Nostalgia por las piyamadas con amigas
Me costó mucho entrar en la dinámica de piyamadas con amigas cuando era chica. No sé muy bien si atribuírselo a una timidez que me acompañó durante los primeros años de mi vida o simplemente al hecho que me gustaba estar en mi propia casa. De todos modos, habían pocas amigas en cuyos hogares me sentía realmente cómoda, y por lo tanto mis primeros acercamientos a las piyamadas se dieron de manera tardía.
Recién entrando en la adolescencia, cuando finalmente empecé a alojar afuera con más frecuencia, me di cuenta de que las piyamadas eran todo un mundo y que cada una de ellas requería de una súper programación. No se trataba simplemente de invitar a una amiga o ir a dormir a su casa, se trataba más bien de armar todo un panorama para esa ocasión; qué película se iba a ver, qué íbamos a comer, que coreografías íbamos a inventar y a quién le íbamos a robar un cigarro para ir a fumar a la azotea del edificio y ojalá toparnos con el vecino mino.
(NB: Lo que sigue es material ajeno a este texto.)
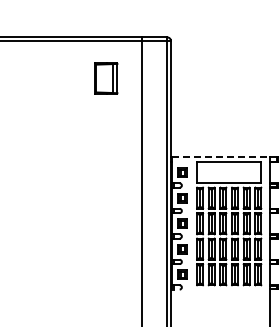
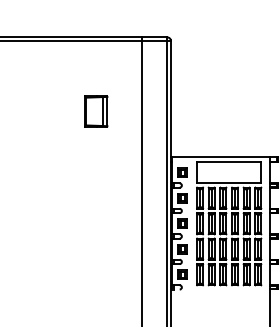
part at (106, 78) position: (106, 78) -> (96, 111)
line at (221, 157): dashed -> solid
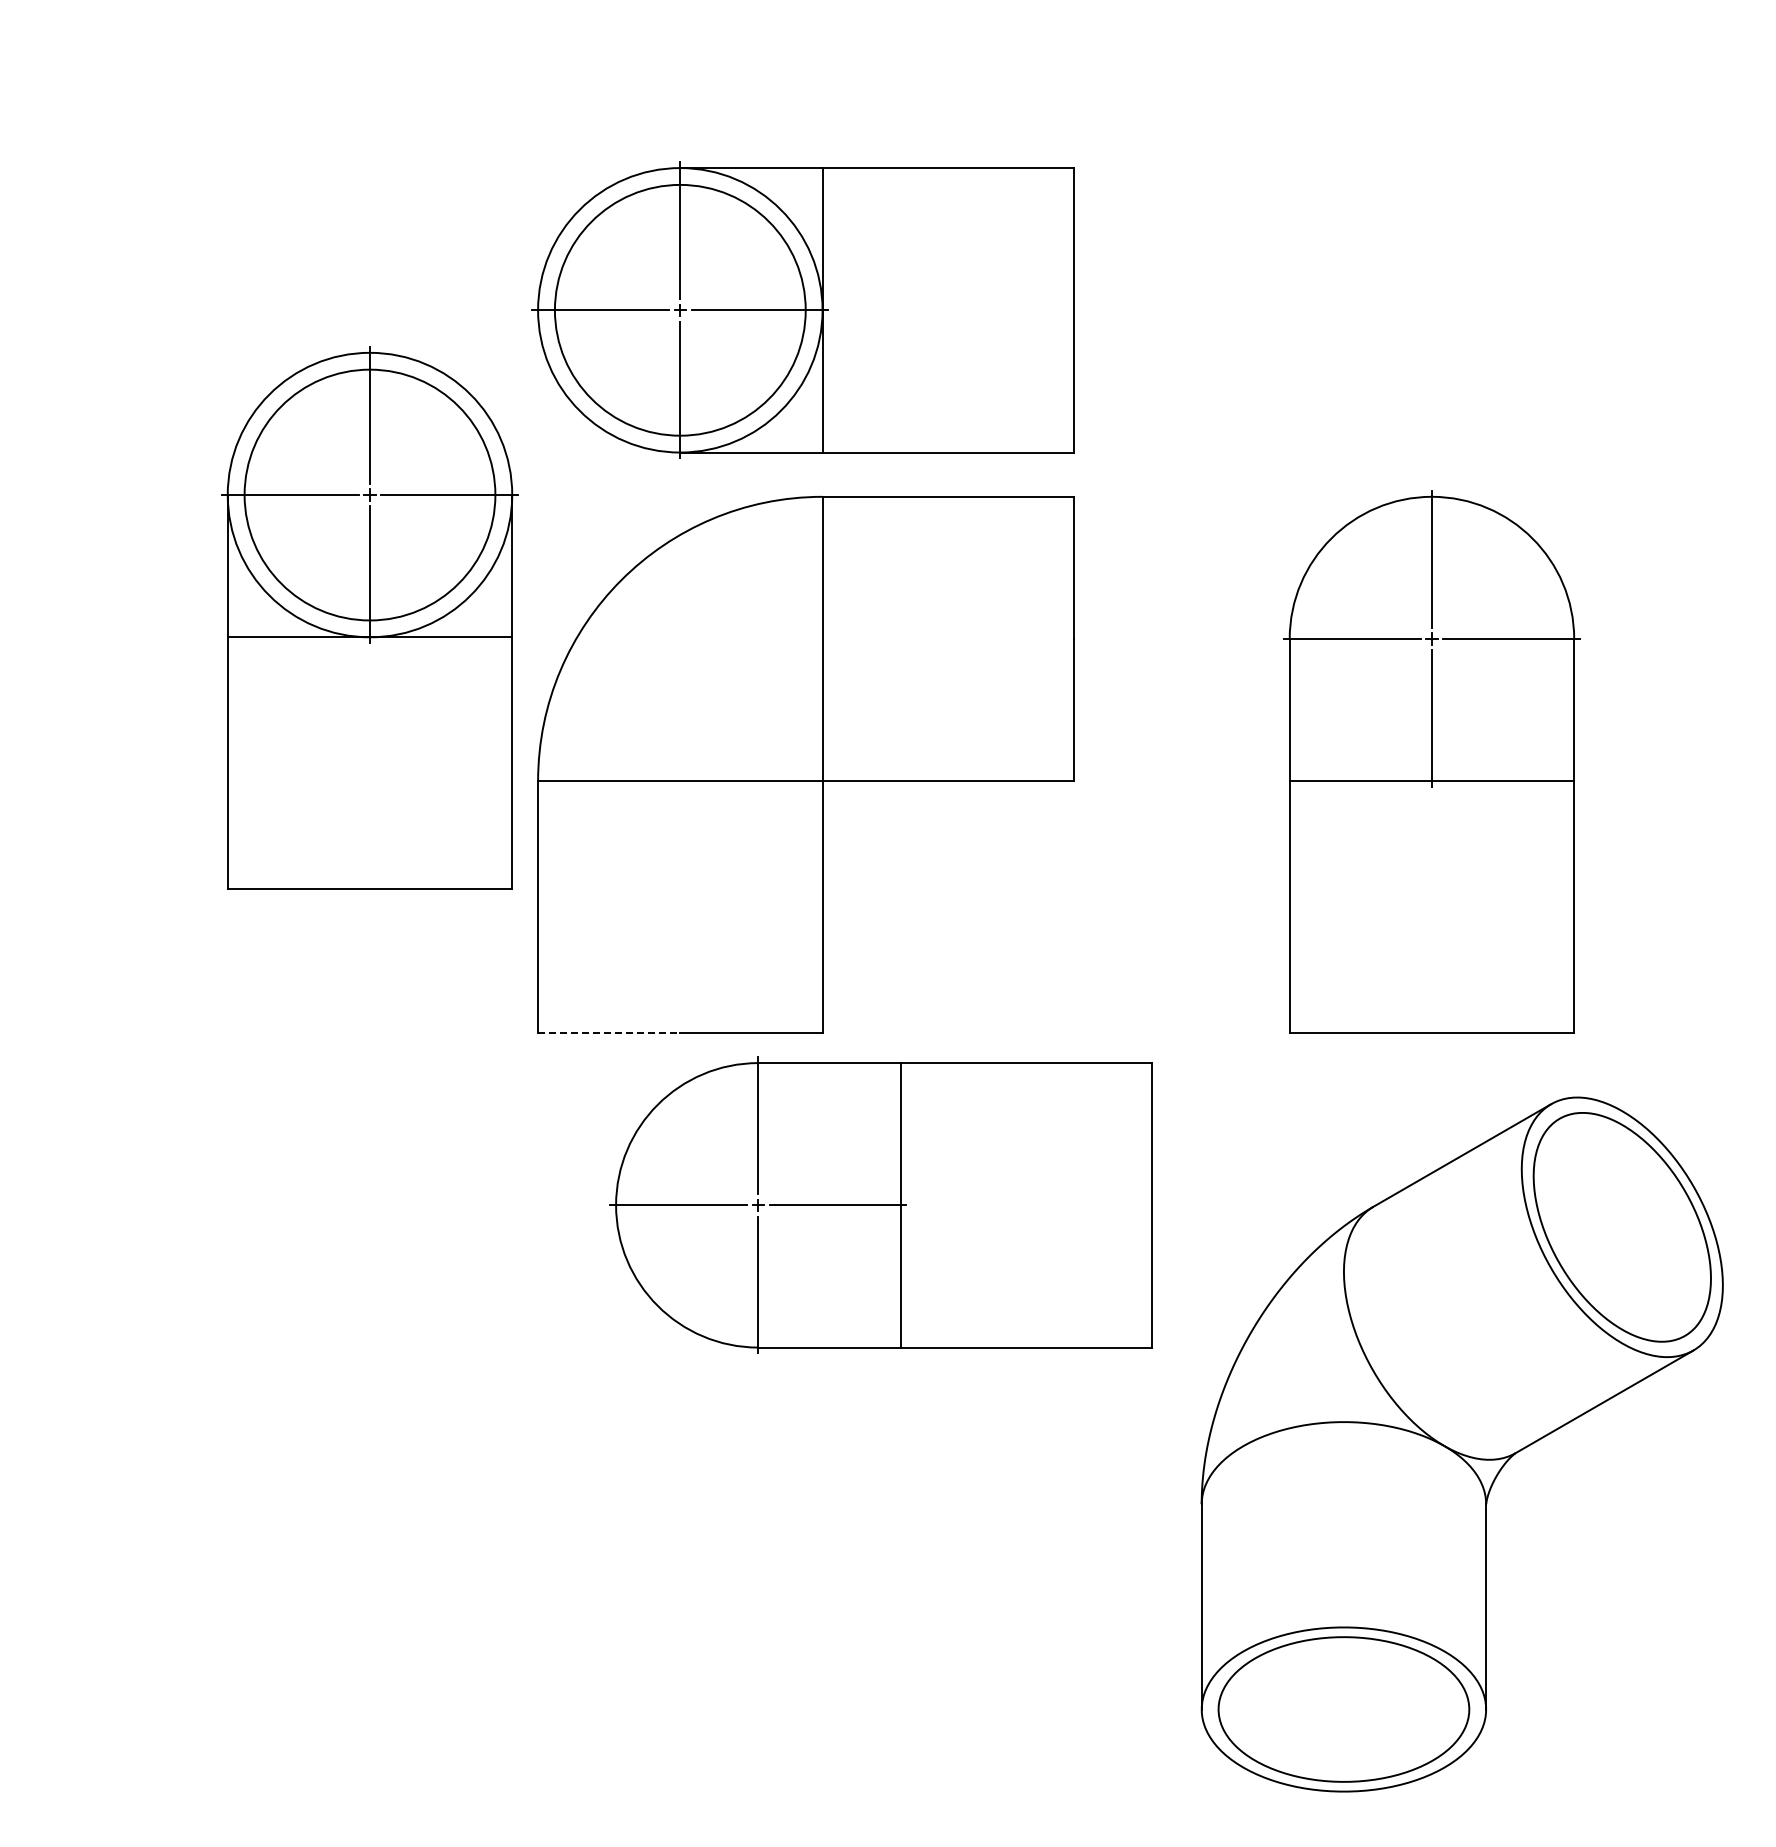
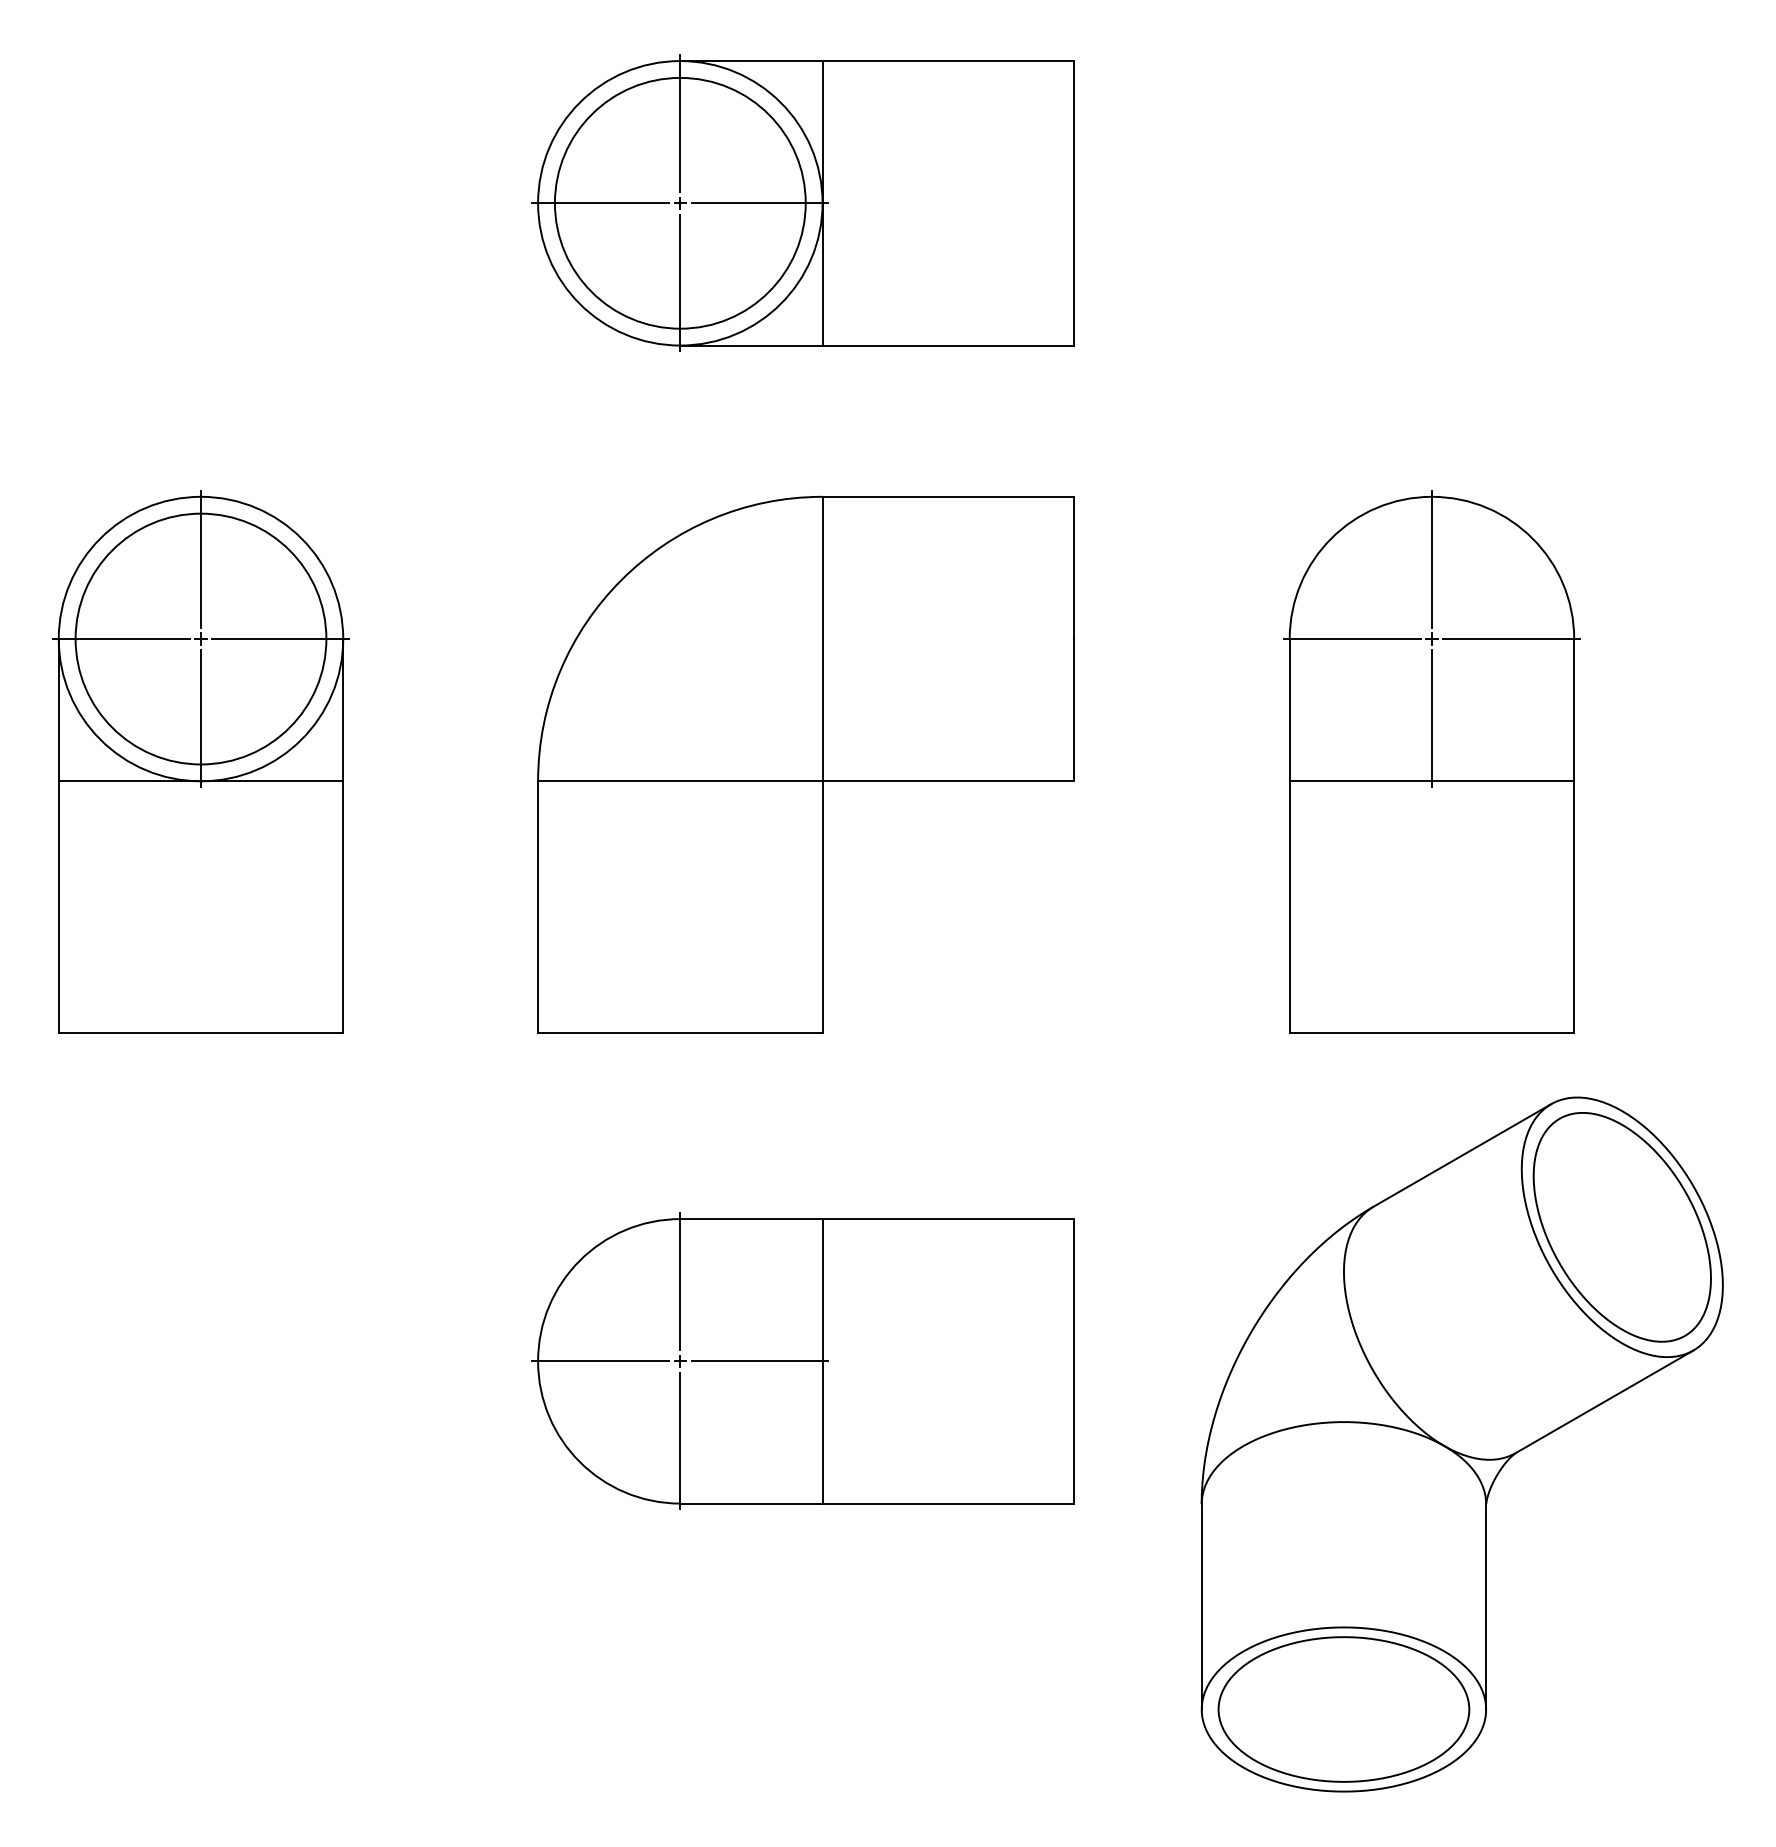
part at (802, 309) position: (802, 309) -> (802, 202)
part at (369, 617) position: (369, 617) -> (200, 761)
line at (609, 1032): dashed -> solid
part at (880, 1204) position: (880, 1204) -> (802, 1360)
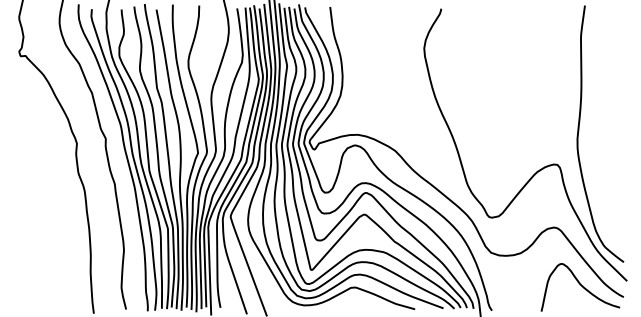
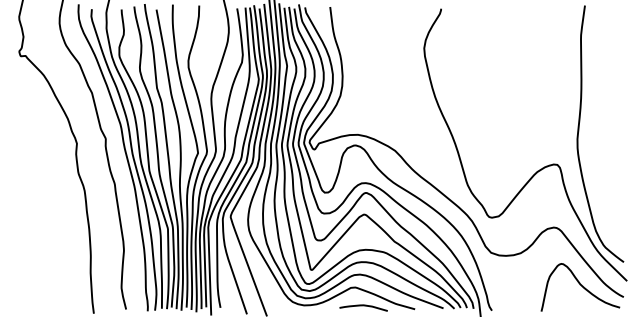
curve at (363, 306): none -> present
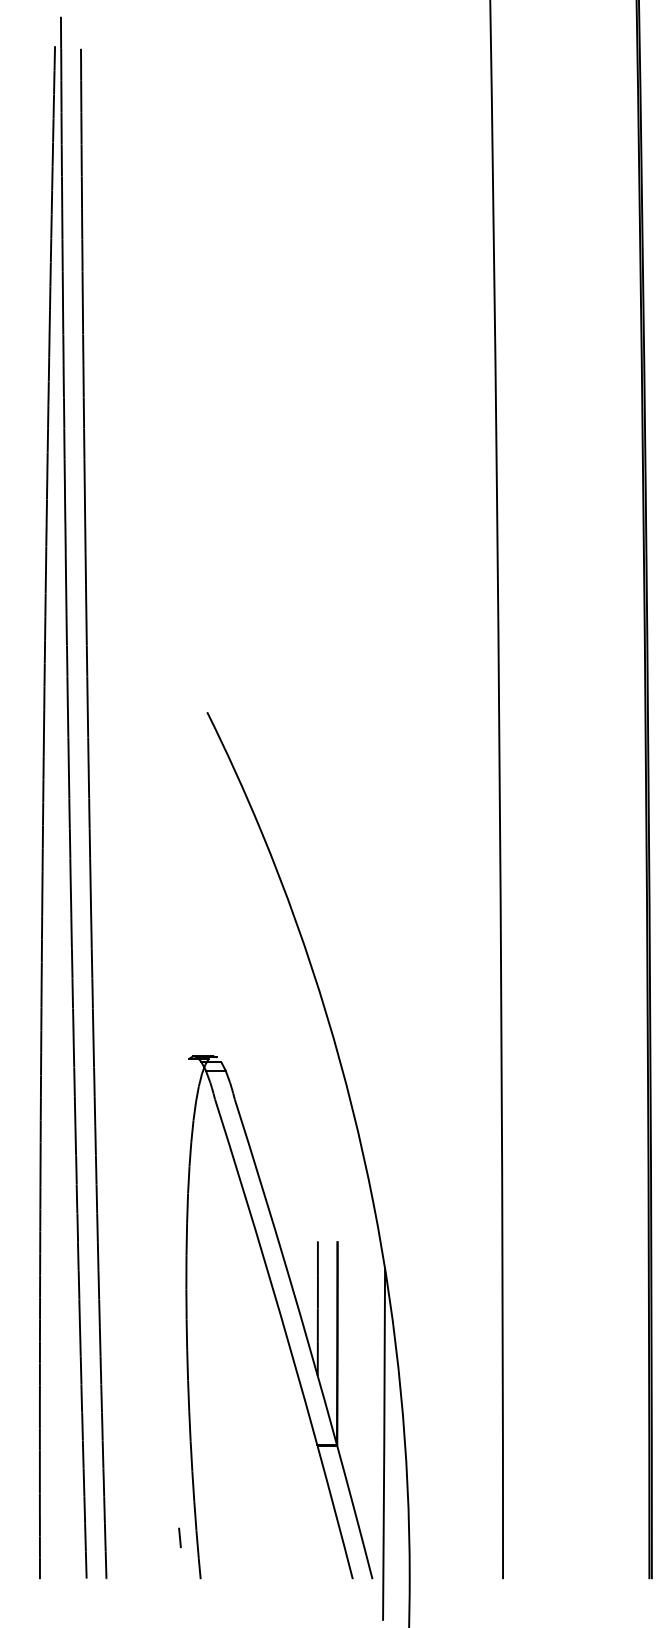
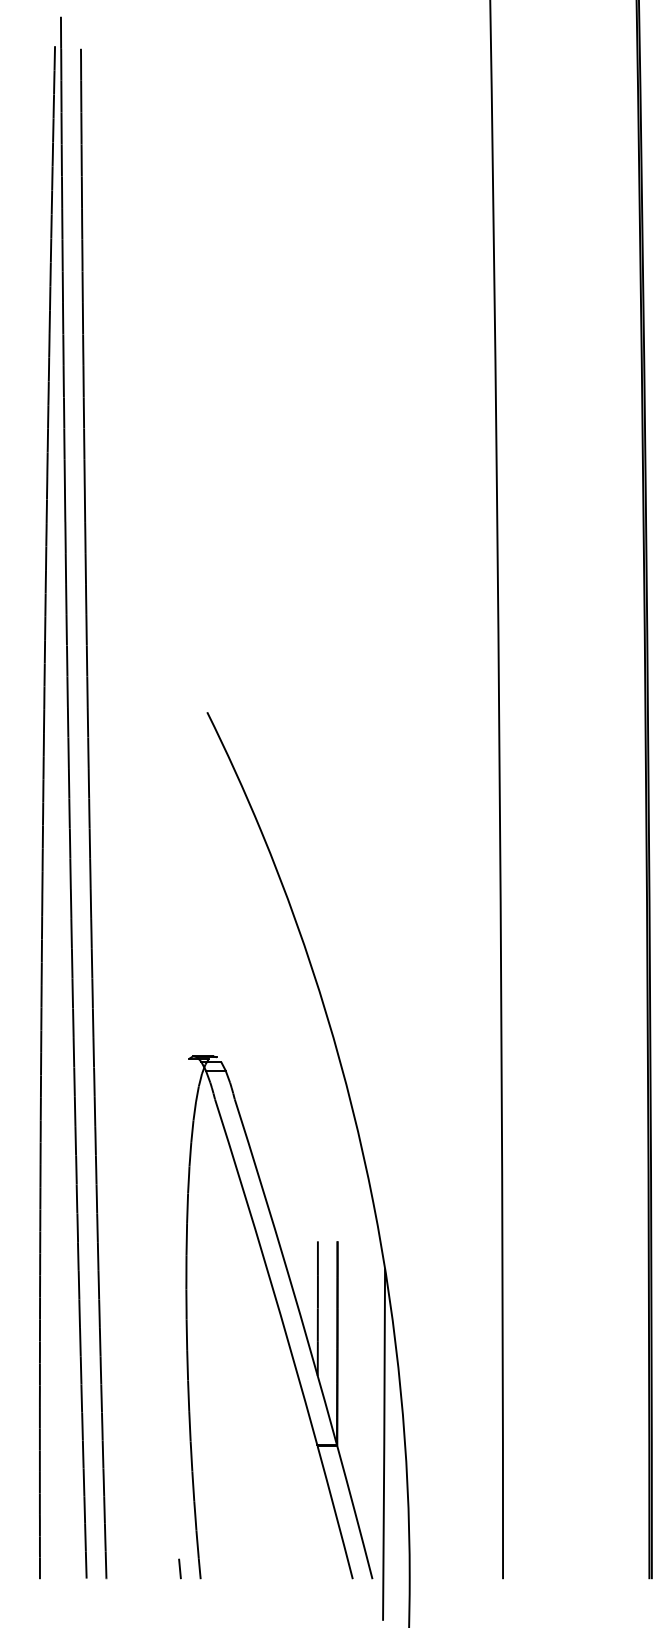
line at (179, 1537) position: (179, 1537) -> (179, 1568)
Y todo eso lográbamos hacerlo en una sola noche. Porque de eso se trataba; de aprovechar al máximo, incluso si era acostadas en la cama riéndonos de anécdotas pasadas, hojeando revistas, viendo una película totalmente inapropiada para la edad o probándonos veinte tenidas para finalmente ir a la esquina a comprar dulces. Así podían pasar horas en las que no existía preocupación alguna más que por la próxima actividad que teníamos agendada; una vez que terminábamos de hablar de los chicos que nos gustaban nos pasábamos a las pitanzas. Y luego de eso a articular algún plan maestro –o eso pensábamos al menos– para toparnos con el vecino. Inventar que nos habíamos quedado sin llaves; pedirle azúcar para la torta que íbamos a hornear; decirle que teníamos su correspondencia. Todas esas eran posibilidades, pero nunca ir a tocarle la puerta para decirle derechamente: “te queremos conocer”.
Recuerdo una piyamada en particular, cuando teníamos entre 14 años, y decidimos irnos seis amigas a la casa de campo de una compañera de curso a pasar la noche de Halloween. Preparamos una selección de películas de terror y comida chatarra y las vimos todas de corrido. A eso de las 4 de la mañana decidimos salir a su jardín a ver quién aguantaba más en la oscuridad. Justo era una época –me imagino que todos los adolescentes la viven en algún momento– en la que estaban muy de moda los desafíos que implicaran enfrentarse a alguna situación incierta y de posible riesgo, y creíamos que estando en la mitad de la nada, sin las luces de la ciudad, sería el escenario perfecto. Nos movía la adrenalina, el querer desafiarnos y probar nuestros límites y esa mínima posibilidad de que realmente nos encontráramos atrapadas en la trama de una de esas películas de terror. También nos jurábamos más valientes de lo que éramos. Porque ninguna duró más de cinco minutos, y nos devolvimos todas corriendo, gritando y agarradas de la mano. Una vez adentro cerramos la puerta con llave, nos maquillamos con glitter y nos pusimos a escuchar música ochentera y noventera para olvidar el mal rato.
Luego, cuando empezó la época de las fiestas, la piyamada pasó a ser la excusa perfecta. Con una amiga en particular desarrollamos toda una técnica para lograr escaparnos de su casa en la mitad de la noche sin que sus papás se dieran cuenta. Para ellos, estábamos teniendo una piyamada cualquiera, pero en realidad, cuando se iban a acostar, metíamos dos muñecas adentro de las sábanas y dejábamos sus cabelleras afuera para que simularan las nuestras. Cruzábamos el pasillo del departamento en puntitas de pie, nos poníamos los zapatos afuera y nos íbamos a carretear. Cuando llegábamos, las muñecas estaban intactas en la cama. Todavía me pregunto cómo lo hicimos. En mi casa mi mamá me hubiese cachado al tiro.
Creo que siendo adultos seguimos planificando las piyamadas con tanto entusiasmo – aunque con mucho menos frecuencia– justamente porque nos remiten a una época en la que las carcajadas eran tan intensas que nos hacían doler la guata, y en la que existía la sensación de que, al menos durante su duración, el tiempo se detenía y nada de lo que estaba pasando afuera importaba.